Homem culto, religioso e atencioso com as pessoas, mas nem por isso tímido ou receoso na tomada de suas posições no parlamento, o deputado estadual José Dias (PSD), em entrevista ao O Poti, lamentou o comportamento histórico do brasileiro de conviver com as mazelas nos desvios dos recursos públicos. Na entrevista, o deputado foi instigado a falar sobre política nacional – a corrupção desenfreada nos três Poderes da Repúblicas, a impunidade como fator estimulante para os malfeitos – e, claro, da administração estadual, de quem foi aliado no início do governo Rosalba Ciarlini (DEM). Segundo José Dias, as pesquisas de opinião mostrando um percentual muito alto de rejeição da administração da governadora Rosalba Ciarlini refletem a realidade,”que acho que é ainda pior do que o que o povo está vendo. O governo, sob o ponto de vista político e administrativo, é um fracasso absoluto, eu confesso que, sob o ponto de vista político, eu nunca vi uma tragédia tão grande”. Dias também disse que os recursos aplicados na construção da Arena das Dunas estão sendo tirados da alimentação destinada aos hospitais, da segurança pública e para o desenvolvimento econômico do RN.
O país vive hoje com denúncias de corrupção atingindo os três poderes da República. Como cidadão e como homem público, como é que o senhor vê esse quadro?

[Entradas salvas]
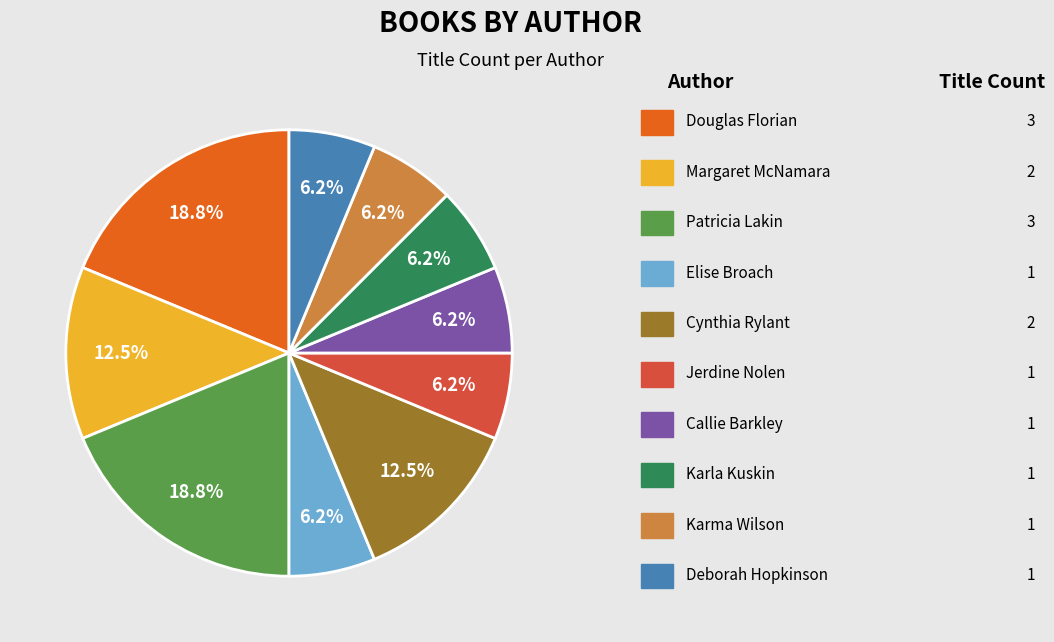

Does any single category account for the majority?

No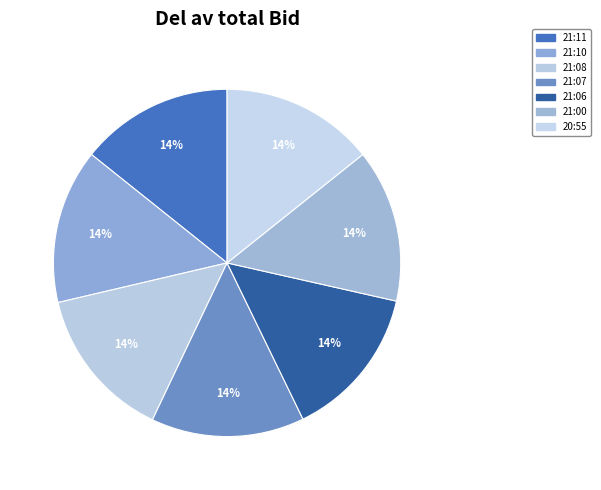

How many segments does this pie chart have?

7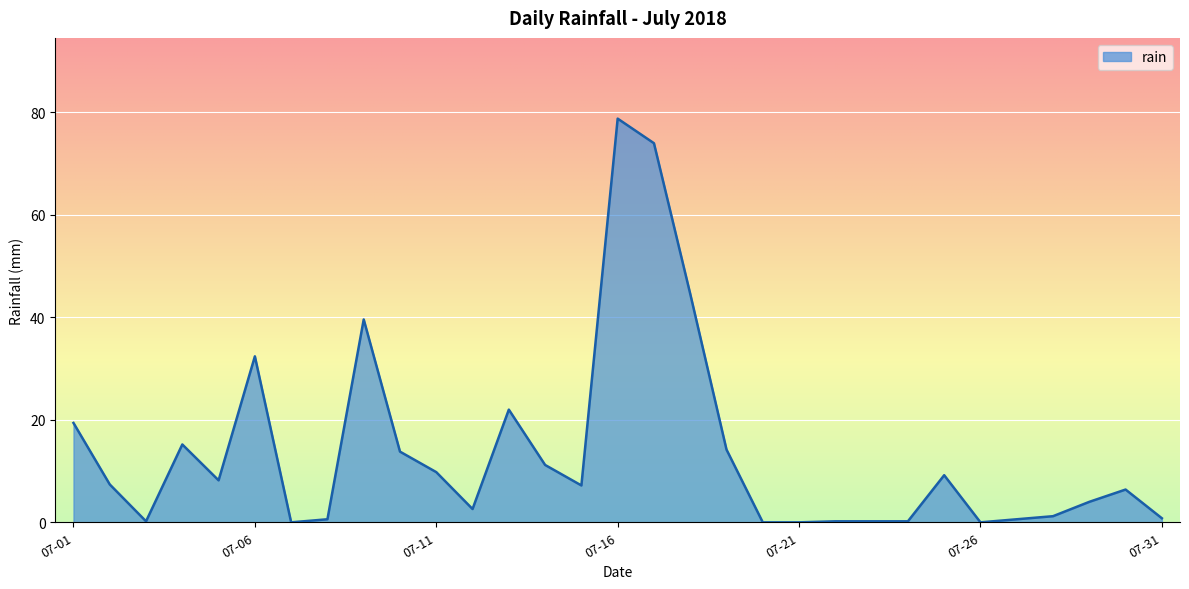

What is the maximum value shown in the chart?

78.8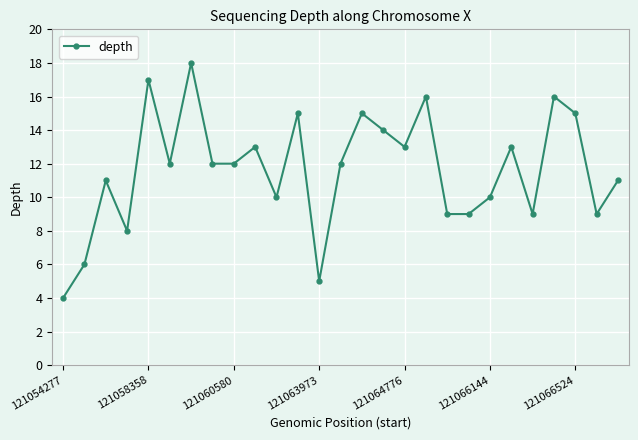

What is the value of the 3rd point from the left?

11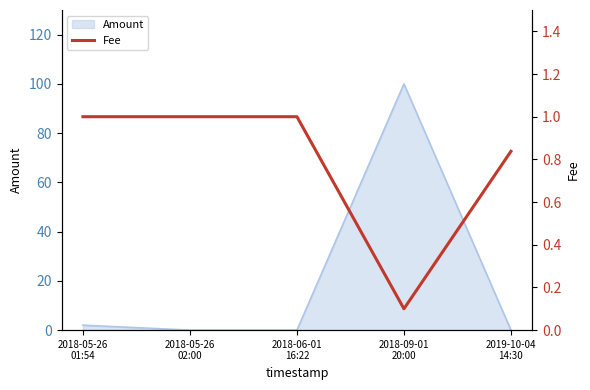

Reading left to right, extract all data points from this chart.

2018-05-26
01:54=1.0	2018-05-26
02:00=1.0	2018-06-01
16:22=1.0	2018-09-01
20:00=0.1	2019-10-04
14:30=0.8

Tarefa: Por favor, reescreva o trecho da entrevista começando em "O país vive" e seguindo até "vê esse quadro?", trocando "quadro" por "cenário". As linhas acima não têm relação com a entrevista.

Resposta:
O país vive hoje com denúncias de corrupção atingindo os três poderes da República. Como cidadão e como homem público, como é que o senhor vê esse cenário?